When the pressure-sensitive adhesive layer 2 is formed from a radiation curable pressure-sensitive adhesive, the portion 2a can be formed where the adhesive strength is decreased by using the base 1 of which the entire or apart of the portion other than the portion corresponding to the semiconductor wafer pasting portion 3a of at least one side of the base 1 is shielded, forming the radiation curing-type pressure-sensitive adhesive layer 2 onto the base 1, and then curing the portion corresponding to the semiconductor wafer pasting portion 3a by irradiation. A material that can be a photo mask on a support film can be manufactured by printing, vapor deposition, etc. as the shielding material. Accordingly, the dicing die-bonding film 10 of the present invention can be manufactured with good efficiency.

When an impediment to curing due to oxygen occurs during the irradiation, it is desirable to shut off oxygen (air) from the surface of the radiation curing-type pressure-sensitive adhesive layer 2. Examples of the method include a method of coating the surface of the pressure-sensitive adhesive layer 2 with a separator and a method of performing the irradiation with radiation such as the ultraviolet ray in a nitrogen gas atmosphere.

Data extract:
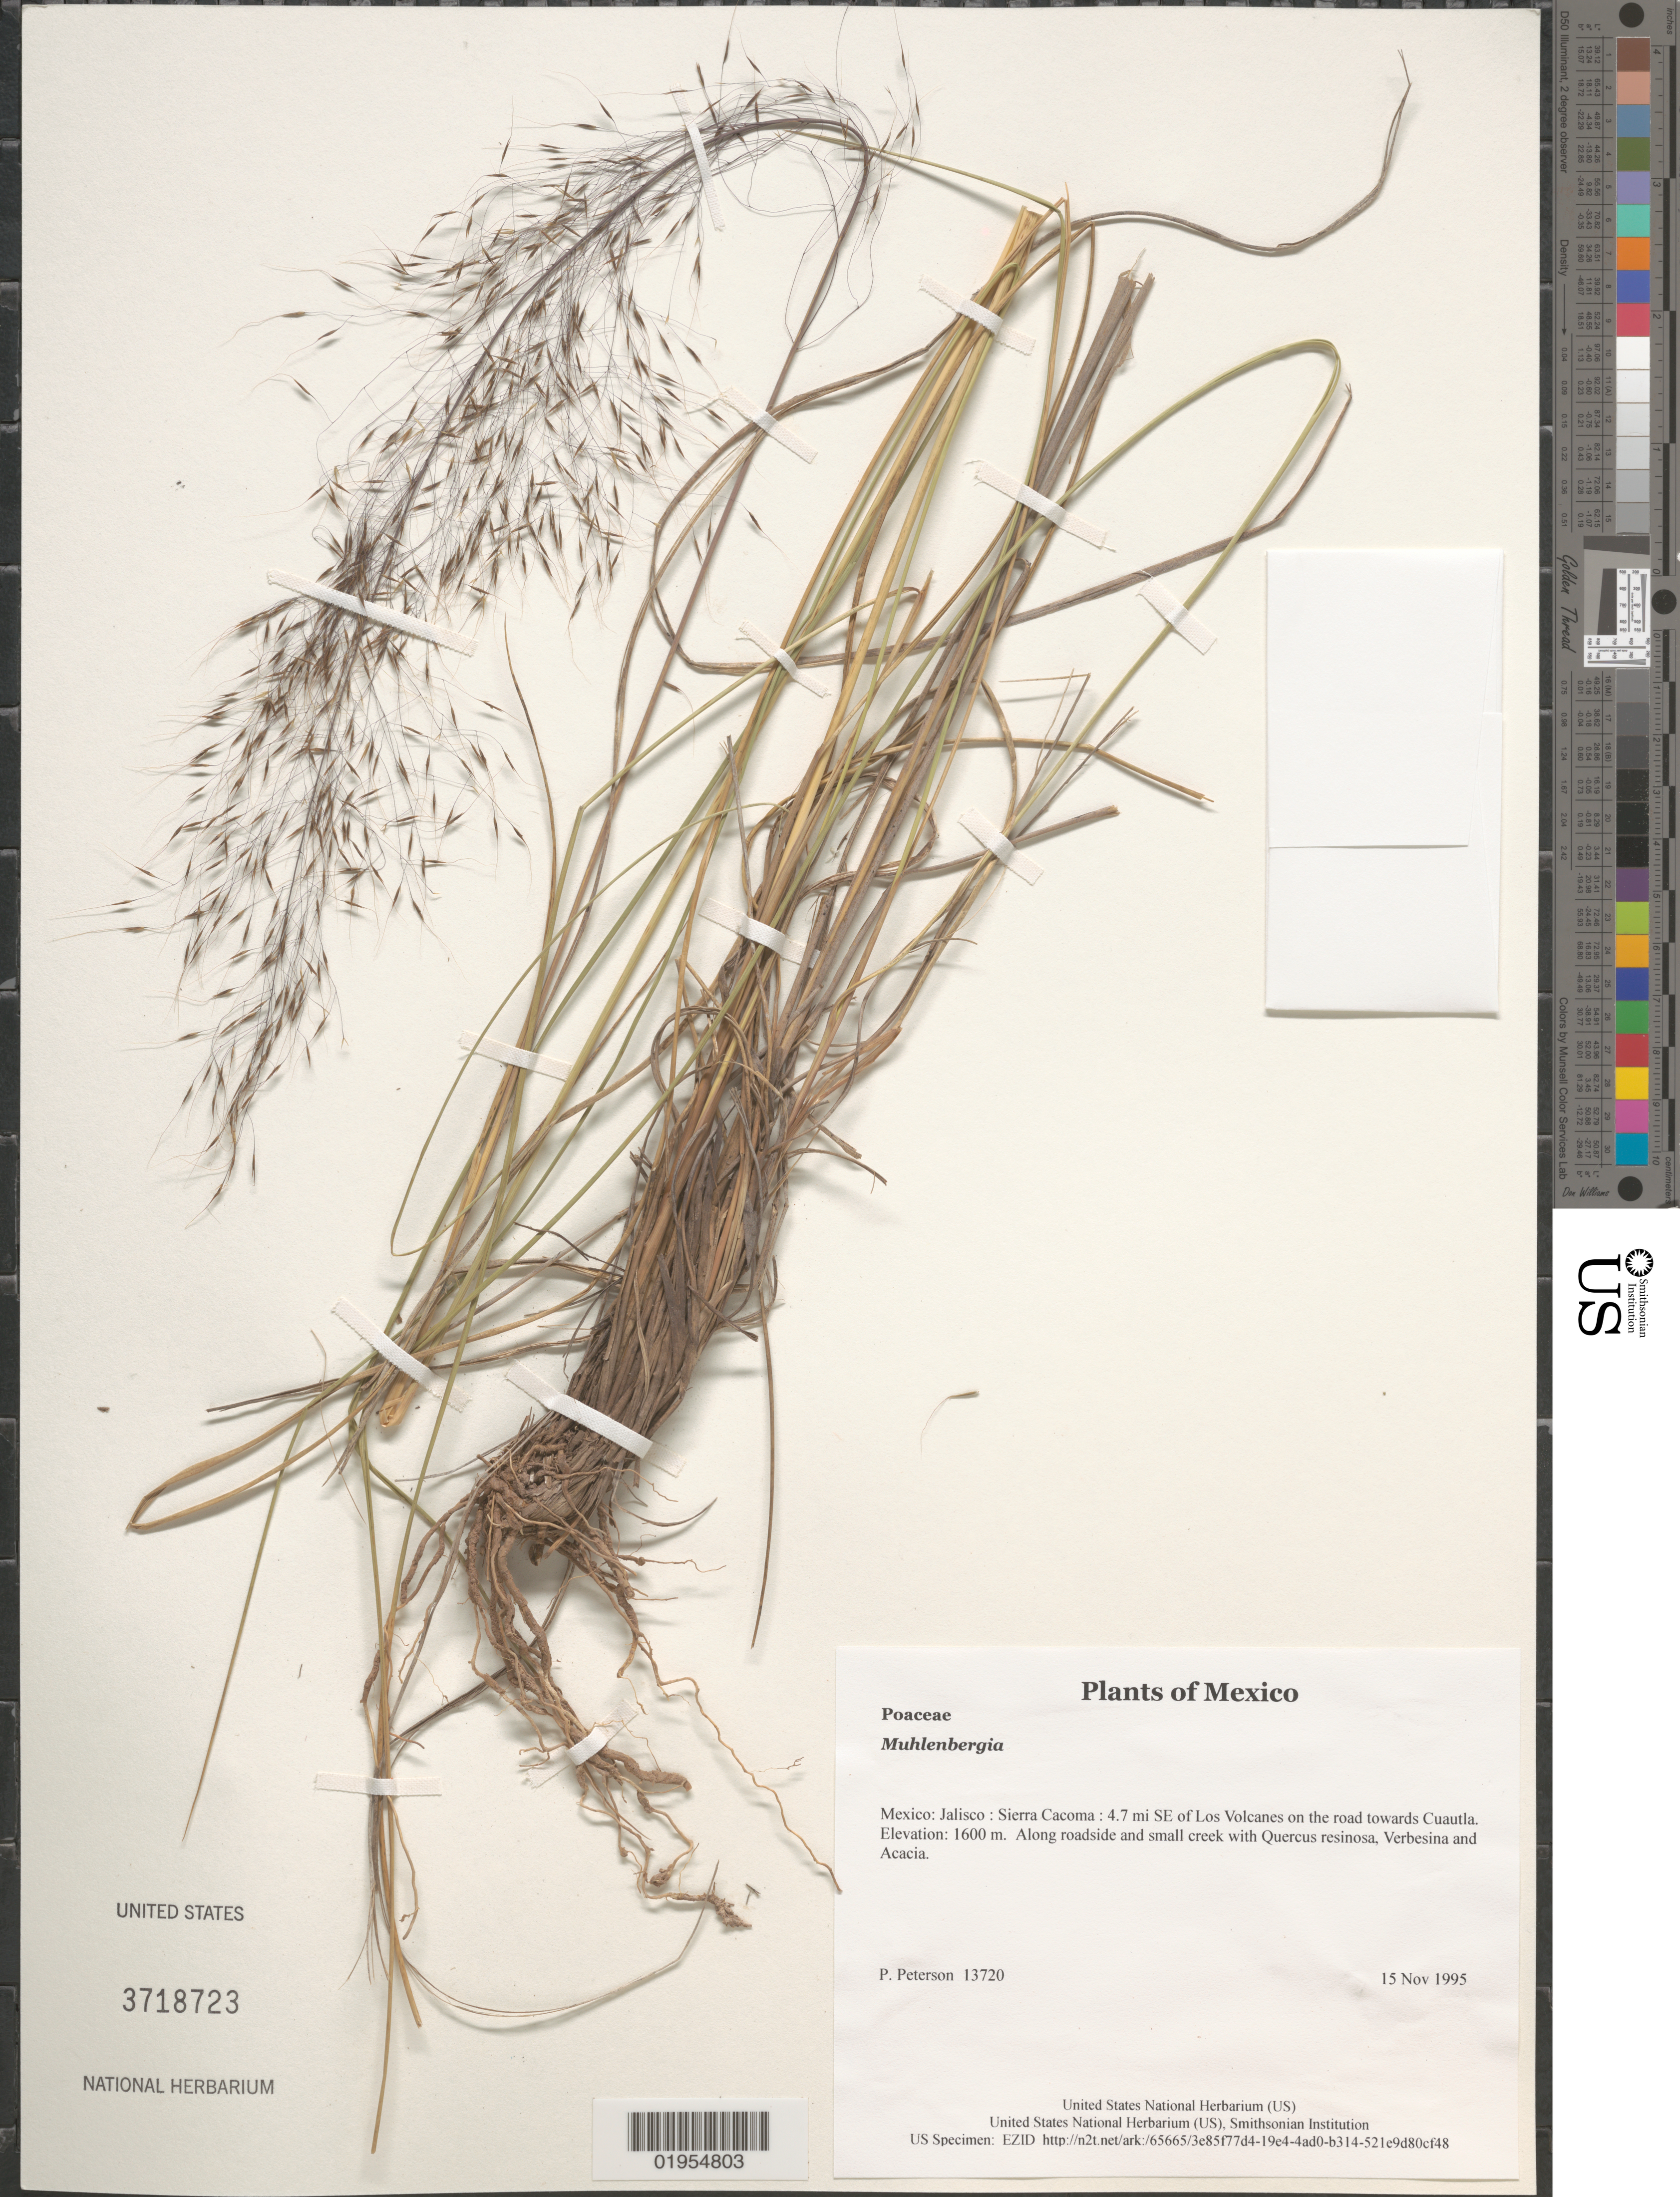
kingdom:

Required work:
[1] According to the text on the adhesive layer, what two methods can shut off oxygen from the surface of the radiation curing-type pressure-sensitive adhesive layer?
[2] Retype the text on the adhesive layer from "When an impediment" up to and including "nitrogen gas atmosphere.".

Solutions to the tasks:
[1] Coating the layer's surface with a separator, and performing the irradiation in a nitrogen gas atmosphere.

[2]
When an impediment to curing due to oxygen occurs during the irradiation, it is desirable to shut off oxygen (air) from the surface of the radiation curing-type pressure-sensitive adhesive layer 2. Examples of the method include a method of coating the surface of the pressure-sensitive adhesive layer 2 with a separator and a method of performing the irradiation with radiation such as the ultraviolet ray in a nitrogen gas atmosphere.